WHAT YOU ARE ASKED TO DO —
Would you show every line from the records that holds "months"?

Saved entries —
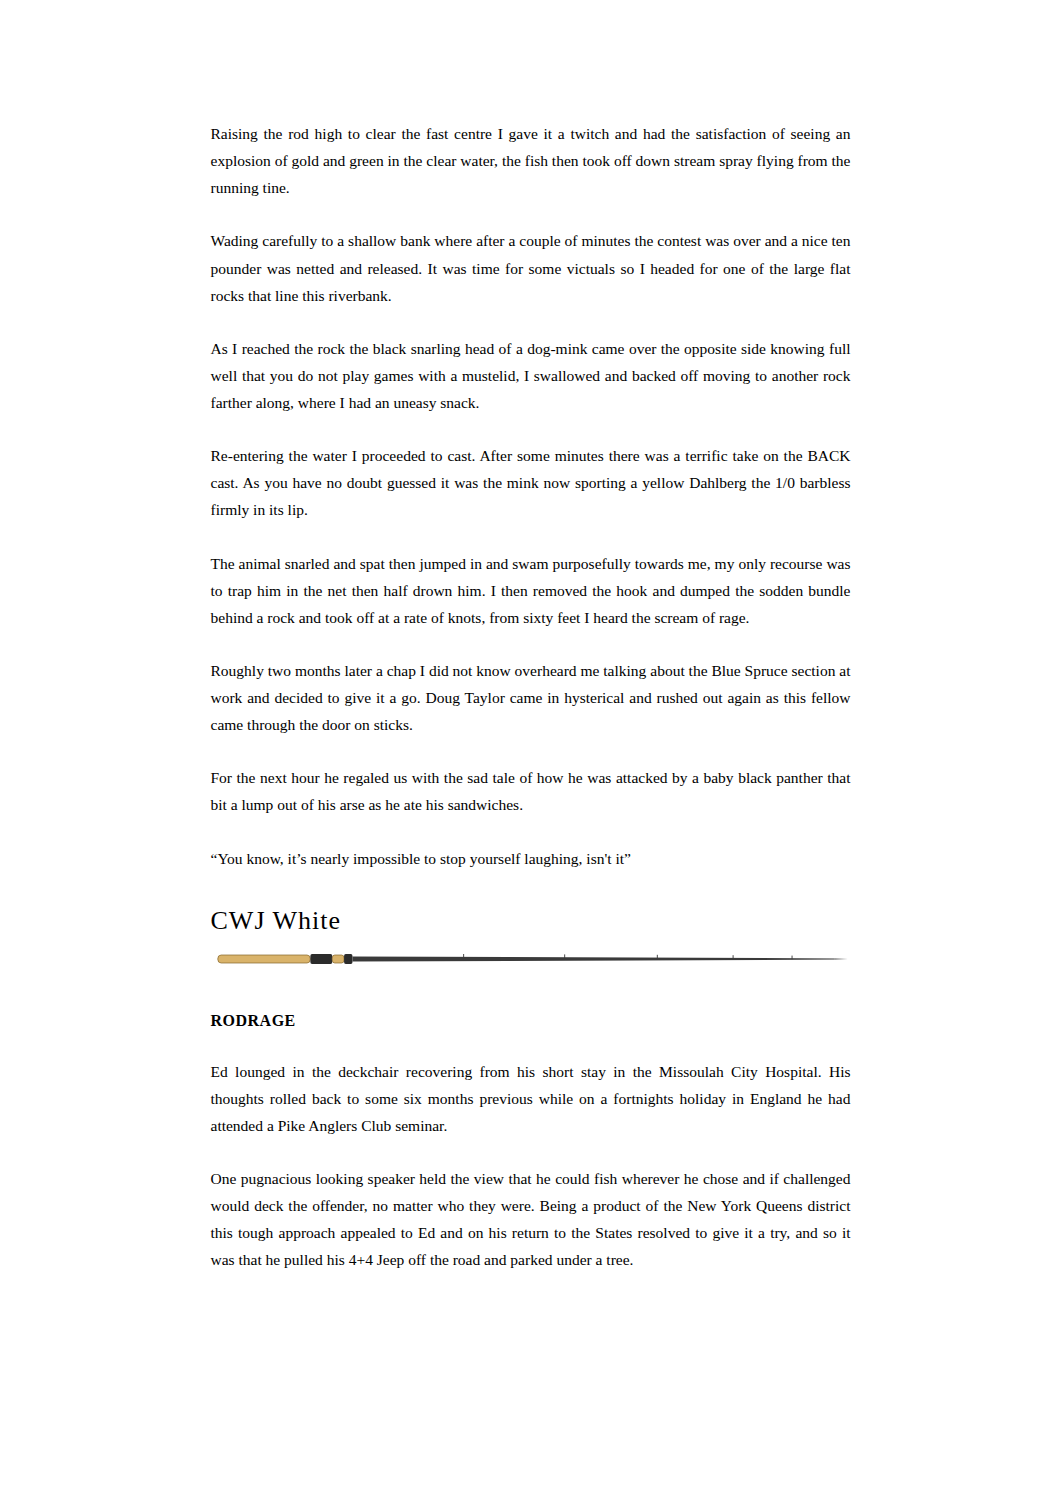Raising the rod high to clear the fast centre I gave it a twitch and had the satisfaction of seeing an explosion of gold and green in the clear water, the fish then took off down stream spray flying from the running tine.
Wading carefully to a shallow bank where after a couple of minutes the contest was over and a nice ten pounder was netted and released. It was time for some victuals so I headed for one of the large flat rocks that line this riverbank.
As I reached the rock the black snarling head of a dog-mink came over the opposite side knowing full well that you do not play games with a mustelid, I swallowed and backed off moving to another rock farther along, where I had an uneasy snack.
Re-entering the water I proceeded to cast. After some minutes there was a terrific take on the BACK cast. As you have no doubt guessed it was the mink now sporting a yellow Dahlberg the 1/0 barbless firmly in its lip.
The animal snarled and spat then jumped in and swam purposefully towards me, my only recourse was to trap him in the net then half drown him. I then removed the hook and dumped the sodden bundle behind a rock and took off at a rate of knots, from sixty feet I heard the scream of rage.
Roughly two months later a chap I did not know overheard me talking about the Blue Spruce section at work and decided to give it a go. Doug Taylor came in hysterical and rushed out again as this fellow came through the door on sticks.
For the next hour he regaled us with the sad tale of how he was attacked by a baby black panther that bit a lump out of his arse as he ate his sandwiches.
“You know, it’s nearly impossible to stop yourself laughing, isn't it”
CWJ White
RODRAGE
Ed lounged in the deckchair recovering from his short stay in the Missoulah City Hospital. His thoughts rolled back to some six months previous while on a fortnights holiday in England he had attended a Pike Anglers Club seminar.
One pugnacious looking speaker held the view that he could fish wherever he chose and if challenged would deck the offender, no matter who they were. Being a product of the New York Queens district this tough approach appealed to Ed and on his return to the States resolved to give it a try, and so it was that he pulled his 4+4 Jeep off the road and parked under a tree.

TASK RESULT —
Roughly two months later a chap I did not know overheard me talking about the Blue Spruce section at work and decided to give it a go. Doug Taylor came in hysterical and rushed out again as this fellow came through the door on sticks.
Ed lounged in the deckchair recovering from his short stay in the Missoulah City Hospital. His thoughts rolled back to some six months previous while on a fortnights holiday in England he had attended a Pike Anglers Club seminar.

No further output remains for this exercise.